Much of the 45,250-acre Maple Fire, which lightning started on Aug. 8 of this year, has burned within fire scars from ‘88.

Those areas are covered in lodgepole pines between two and three decades old that stand 10 to 20 feet tall.

At the Maple Fire, trees torch in the foreground while a burn mosaic is visible in the background. NPS PHOTO

At the Maple Fire, trees torch in the foreground while a burn mosaic is visible in the background. NPS PHOTO

Becky Smith, a wildfire ecologist with the park, said fire typically doesn’t typically move through fuels like that without significant wind, but this year it did.

Late July and August were warmer and drier than average. A map from the Western Regional Climate Center contains a little bull’s-eye of red and orange right over West Yellowstone, meaning precipitation in August was between 25 and 70 percent of average.

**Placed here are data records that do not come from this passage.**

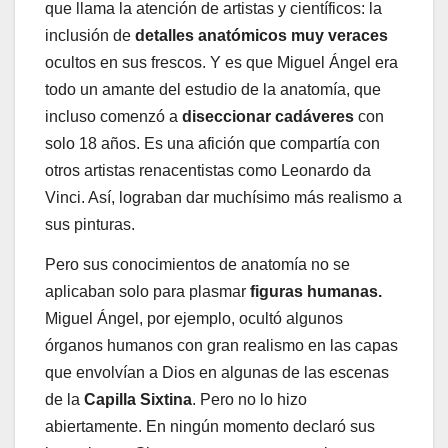
que llama la atención de artistas y científicos: la
inclusión de
detalles anatómicos muy veraces
ocultos en sus frescos. Y es que Miguel Ángel era
todo un amante del estudio de la anatomía, que
incluso comenzó a
diseccionar cadáveres
con
solo 18 años. Es una afición que compartía con
otros artistas renacentistas como Leonardo da
Vinci. Así, lograban dar muchísimo más realismo a
sus pinturas.
Pero sus conocimientos de anatomía no se
aplicaban solo para plasmar
figuras humanas.
Miguel Ángel, por ejemplo, ocultó algunos
órganos humanos con gran realismo en las capas
que envolvían a Dios en algunas de las escenas
de la
Capilla Sixtina
. Pero no lo hizo
abiertamente. En ningún momento declaró sus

The monsoonal moisture that usually brings some precipitation to the park barely materialized. “Our fuels really had a chance to dry out, especially with the above-average temperatures,” Smith said, adding that fire also moved through green meadows that usually don’t carry fire through the park. “Areas we didn’t necessarily expect to burn burned pretty well.”

As the Maple Fire has burned northeast of West Yellowstone, it’s exhibited a range of behaviors: creeping, smoldering, running, group tree torching, and crowning—meaning the fire carries through treetops and doesn’t rely on ground fire to spread.

There were 22 fires in the park this year and 16 were less than an acre. The Maple, Buffalo, Fawn and Central fires account for the majority of acres burned. Most of the lightning fires were unsuppressed but monitored so fire could play its natural role in Yellowstone’s ecosystem.

Despite several rounds of precipitation in September, the Maple Fire will continue smoldering in heavy downed fuels like logs.

But it, too, will eventually go out.

“We’re not calling it out yet, and we probably won’t until there’s several inches of snow on it,” Smith said. “That’s what it usually takes to put a fire out here.”